Given this, and given that influencing children is easier than influencing parents/adults/community/media, reeducating or focusing on teacher quality sounds like a good option. The "T" improvement would then improve the "B", the "B" improve the "P" and "F", and life would be very hypothetically good.

S = ?F + ?P + ?B + ?T + ?N

So here I'm not saying that teachers are a primary fault for the problems, however my main point is that I do believe they can supply massive positive influence (just like the P and F can), which in most cases they aren't doing. Perhaps this shows that the role of a teacher needs to be rethought from authoritative instructor focusing on knowledge transfer; to friend, mentor, care-taker, and personal guide to each individual in hopes of supplying inspiration.


Right. Let's not overlook the fact that T can influence both B and P. The equation is nonlinear, and IMO dominated by cross-terms.

Teachers and teaching methods that are engaging, for example, will tend to promote better behavior within the classroom. Teachers and methods that inspire most of the class to think learning is "cool" and worthwhile will improve the whole peer group. There is a lot of feedback involved. Unfortunately, as you point out, the expected "role of a teacher" isn't really well geared to produce excellent teachers using excellent methods.

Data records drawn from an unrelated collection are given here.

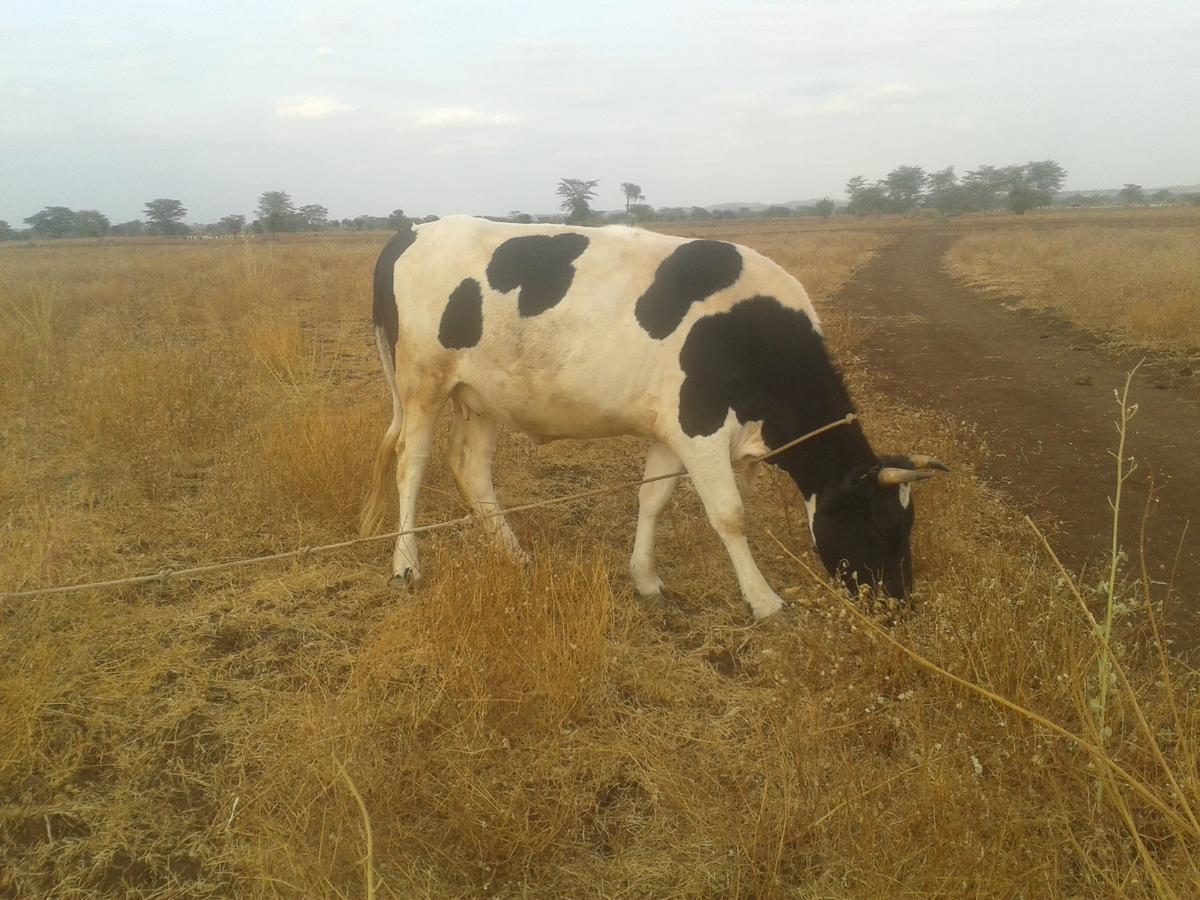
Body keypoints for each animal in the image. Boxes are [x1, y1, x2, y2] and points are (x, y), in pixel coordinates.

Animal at [357, 218, 945, 619]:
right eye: (882, 524)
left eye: (909, 523)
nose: (899, 604)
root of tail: (414, 230)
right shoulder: (699, 425)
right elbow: (729, 514)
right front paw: (764, 600)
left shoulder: (671, 427)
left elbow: (653, 498)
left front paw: (645, 578)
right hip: (421, 383)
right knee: (411, 464)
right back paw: (405, 565)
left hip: (481, 396)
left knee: (470, 466)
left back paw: (515, 553)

Don't apologize for the length. It's a brilliant and inspired analysis. If everyone who had something significant to say would refrain from saying it because of its length, we'd be poorer on the aggregate. Thank you for sharing it.


IIRC in "freakonomics" (and underlying papers) quite a bit of time is spent analyzing why kids are successful or not, and proving (for economists' values of "proving") that peer influence is by far the most discriminating factor, even above family.

So the function that "seem to be" was at least also statistically recongnized and studied :)

(Also, it would point in the direction that what is needed for better education is a more homogeneous mix of the kids, I guess)


Yeah, I remember that from freakanomics. I'd imagine there's an age where the monotonically-decreasing F and monotonically-increasing P line cross on the plot--maybe middle school years...


>The big question, it seems, is what exactly the constants are at each question mark.

I hate to do this, but mathematically it wouldn't matter what those individual constants are since they're all being multiplied together. The equation you want probably looks more like

S = ?I + ?F + ?P + ?T

or

S = I^? x F^? x P^? x T^?


Yes, you're right. Additive is what I meant, fixed.


This is a much better argument than is usual in these discussions. But I think it suffers from a common flaw: your observation that the students of good teachers in bad schools tend to do less well those of poor teachers in good schools.

This metric is not that useful, for reasons you correctly identify. What would be useful (as far as evaluating teaching goes) but which people seem quite averse to measuring, is the rate of relative improvement, ie the first derivative of aggregated test scores over time.


I'm not sure it suffers that flaw--I may not have articulated it well, but my point wasn't that teaching cannot be improved, or these methods do not improve it. Or that it's not worthwhile to improve it... it certainly is! (implied: and your method may very well be a valid way to achieve that improvement)

It's a re-examination of goals, in a way. Improving teaching is a goal, but only so much as it serves to better educate students. So: is that the largest component in the US's current production of poorly educated students?

If I were making a movie, to invoke emotion and to inspire people (read: wide audiences) to think and to change, is that the most valuable way I could challenge the audience? Is that the part of the equation with the largest impact? I'm arguing it isn't.


I see what you mean, but it's the only part we can solve via education policy. Important factors like economics or revenue stability need attention too but are outside the control of educators.


Although I loved your entire analysis, I'd upvote you just for your second sentence. Priceless!